En revanche, l'effet de la hausse des taux agit, lui, sur le renouvellement du stock de dette : il est donc à la fois plus lent (la durée moyenne de la dette à moyen et long terme est supérieure à neuf ans68(*)), plus durable et plus massif (car il concerne l'ensemble du stock de dette). À cet effet taux s'ajoute l'impact de l'augmentation du stock de dette, résultat de l'accumulation passée des déficits.

L'article 12 du projet de loi de programmation des finances publiques prévoit ainsi que les crédits de l'ensemble de la mission « Engagements financiers de l'État » augmenteraient d'une dizaine de milliards d'euros entre 2024 et 2026 pour atteindre 71 milliards d'euros.

Cette mission est donc d'ores et déjà, en 2023, sur le périmètre retenu par cet article69(*), la première mission du budget général avec des crédits de 61,2 milliards d'euros, devant la mission « Enseignement scolaire » (60,3 milliards d'euros).

En 2026, ses crédits dépasseraient de 8,6 % ceux de cette dernière mission, pourtant considérée comme prioritaire par le Gouvernement, et équivaudraient aux crédits conjoints des missions « Défense » (53,7 milliards d'euros) et « Sécurités » (17,5 milliard d'euros).


* 65 La loi n° 77-1397 du 21 décembre 1977 portant règlement définitif du budget de 1975 a constaté un excédent net de charges de 37,8 milliards de francs (soit 30,4 milliards d'euros de 2023), pour 284,2 milliards de francs de ressources sur le budget général. L'année 1974 a été la dernière année d'excédent budgétaire de l'État, pour un montant de 18,9 milliards de francs.

* 66 Montant des crédits ouverts sur le programme 117 « Charge de la dette et trésorerie de l'État (crédits évaluatifs) » de la mission « Engagements financiers de l'État ».

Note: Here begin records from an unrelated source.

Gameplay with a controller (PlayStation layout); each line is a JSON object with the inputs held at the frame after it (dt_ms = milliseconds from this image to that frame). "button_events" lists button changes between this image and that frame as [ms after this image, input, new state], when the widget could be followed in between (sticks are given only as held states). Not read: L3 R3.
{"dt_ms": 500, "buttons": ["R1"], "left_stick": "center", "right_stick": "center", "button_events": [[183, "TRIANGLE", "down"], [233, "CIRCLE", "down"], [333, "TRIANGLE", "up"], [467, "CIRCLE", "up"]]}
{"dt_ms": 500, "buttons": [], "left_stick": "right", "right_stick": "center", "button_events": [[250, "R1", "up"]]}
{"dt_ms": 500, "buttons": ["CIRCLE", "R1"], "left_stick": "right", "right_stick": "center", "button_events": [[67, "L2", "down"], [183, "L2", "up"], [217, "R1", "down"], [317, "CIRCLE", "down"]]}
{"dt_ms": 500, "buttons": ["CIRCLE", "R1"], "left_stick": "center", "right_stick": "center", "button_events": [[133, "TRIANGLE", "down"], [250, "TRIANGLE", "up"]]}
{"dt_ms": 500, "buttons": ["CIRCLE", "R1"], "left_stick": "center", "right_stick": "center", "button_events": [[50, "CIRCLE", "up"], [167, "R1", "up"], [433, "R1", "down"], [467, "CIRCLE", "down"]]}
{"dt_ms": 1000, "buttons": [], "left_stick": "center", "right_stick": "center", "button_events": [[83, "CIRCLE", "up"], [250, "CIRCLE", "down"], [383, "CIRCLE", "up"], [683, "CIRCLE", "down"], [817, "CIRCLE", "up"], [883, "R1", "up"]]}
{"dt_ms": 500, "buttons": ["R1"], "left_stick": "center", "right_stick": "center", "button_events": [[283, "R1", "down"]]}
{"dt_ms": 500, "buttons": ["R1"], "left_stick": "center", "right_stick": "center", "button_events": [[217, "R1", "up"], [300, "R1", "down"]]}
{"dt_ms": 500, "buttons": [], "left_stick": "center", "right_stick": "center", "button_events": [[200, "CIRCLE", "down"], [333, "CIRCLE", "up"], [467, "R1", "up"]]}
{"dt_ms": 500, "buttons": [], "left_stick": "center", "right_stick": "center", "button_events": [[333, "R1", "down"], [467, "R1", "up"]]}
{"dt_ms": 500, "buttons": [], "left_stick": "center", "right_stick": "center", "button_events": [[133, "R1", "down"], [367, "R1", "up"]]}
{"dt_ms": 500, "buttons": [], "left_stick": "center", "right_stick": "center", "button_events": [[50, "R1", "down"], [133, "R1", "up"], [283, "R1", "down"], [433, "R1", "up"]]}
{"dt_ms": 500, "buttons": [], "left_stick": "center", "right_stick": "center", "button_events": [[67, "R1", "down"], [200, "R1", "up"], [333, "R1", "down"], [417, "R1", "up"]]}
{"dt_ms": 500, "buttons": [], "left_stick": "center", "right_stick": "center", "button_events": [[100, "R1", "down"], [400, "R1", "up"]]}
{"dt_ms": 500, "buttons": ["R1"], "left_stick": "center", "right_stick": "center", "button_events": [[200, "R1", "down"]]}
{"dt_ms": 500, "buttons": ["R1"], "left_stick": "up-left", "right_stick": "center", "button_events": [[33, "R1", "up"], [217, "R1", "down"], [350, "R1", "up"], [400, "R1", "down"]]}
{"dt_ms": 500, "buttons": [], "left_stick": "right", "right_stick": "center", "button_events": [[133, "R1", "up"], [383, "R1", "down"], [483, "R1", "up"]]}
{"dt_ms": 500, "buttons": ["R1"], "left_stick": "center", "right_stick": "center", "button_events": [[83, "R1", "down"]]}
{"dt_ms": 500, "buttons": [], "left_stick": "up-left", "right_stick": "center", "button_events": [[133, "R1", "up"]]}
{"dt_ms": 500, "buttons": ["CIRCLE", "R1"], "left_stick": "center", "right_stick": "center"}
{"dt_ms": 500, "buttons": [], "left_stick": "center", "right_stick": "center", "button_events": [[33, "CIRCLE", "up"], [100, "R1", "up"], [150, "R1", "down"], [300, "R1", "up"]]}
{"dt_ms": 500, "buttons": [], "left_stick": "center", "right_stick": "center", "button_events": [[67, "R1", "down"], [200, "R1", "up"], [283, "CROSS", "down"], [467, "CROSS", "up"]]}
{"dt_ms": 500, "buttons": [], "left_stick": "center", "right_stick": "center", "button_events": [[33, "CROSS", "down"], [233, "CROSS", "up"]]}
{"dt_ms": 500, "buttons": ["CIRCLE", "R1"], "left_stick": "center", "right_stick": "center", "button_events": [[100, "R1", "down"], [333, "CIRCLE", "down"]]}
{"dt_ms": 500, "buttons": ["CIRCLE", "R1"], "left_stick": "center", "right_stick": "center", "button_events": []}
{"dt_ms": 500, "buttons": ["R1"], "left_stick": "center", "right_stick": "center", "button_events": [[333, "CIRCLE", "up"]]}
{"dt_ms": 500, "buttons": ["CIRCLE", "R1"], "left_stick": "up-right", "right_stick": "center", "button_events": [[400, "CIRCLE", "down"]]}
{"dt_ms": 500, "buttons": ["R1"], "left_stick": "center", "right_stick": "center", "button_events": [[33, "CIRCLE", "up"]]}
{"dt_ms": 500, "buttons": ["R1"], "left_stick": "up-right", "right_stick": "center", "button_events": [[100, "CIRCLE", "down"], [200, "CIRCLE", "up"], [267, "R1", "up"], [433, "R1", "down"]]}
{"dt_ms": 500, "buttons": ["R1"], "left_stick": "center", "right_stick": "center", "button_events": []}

* 67 Action 01 « Dette » du programme 117 « Charge de la dette et trésorerie de l'État (crédits évaluatifs) » de la mission « Engagements financiers de l'État ».

* 68 En outre, il reste encore des dettes anciennes émises à un taux plus élevé que les taux actuels.

* 69 C'est-à-dire hors contributions au compte d'affectation spéciale « Pensions » et hors remboursements et dégrèvements.